__Problem description__
First find the line with "exposure_s: 1/80", then reproduce it and all following lines of the data to the end, exactly and with no pictures, adding nothing.

__Data for review__

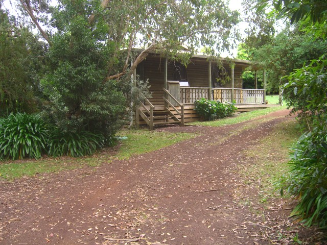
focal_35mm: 38
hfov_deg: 49.0
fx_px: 359
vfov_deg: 37.7
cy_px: 122
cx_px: 164
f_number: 2.8
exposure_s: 1/80
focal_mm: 7.9
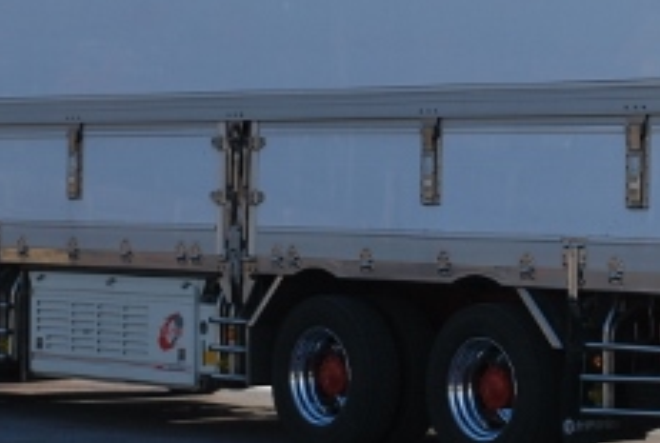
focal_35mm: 166
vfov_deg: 8.3
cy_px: 9
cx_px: 471
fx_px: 3049
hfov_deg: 12.3
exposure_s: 1/200
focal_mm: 40
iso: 100
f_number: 7.1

__Problem solution__
exposure_s: 1/80
focal_mm: 7.9
focal_35mm: 166
vfov_deg: 8.3
cy_px: 9
cx_px: 471
fx_px: 3049
hfov_deg: 12.3
exposure_s: 1/200
focal_mm: 40
iso: 100
f_number: 7.1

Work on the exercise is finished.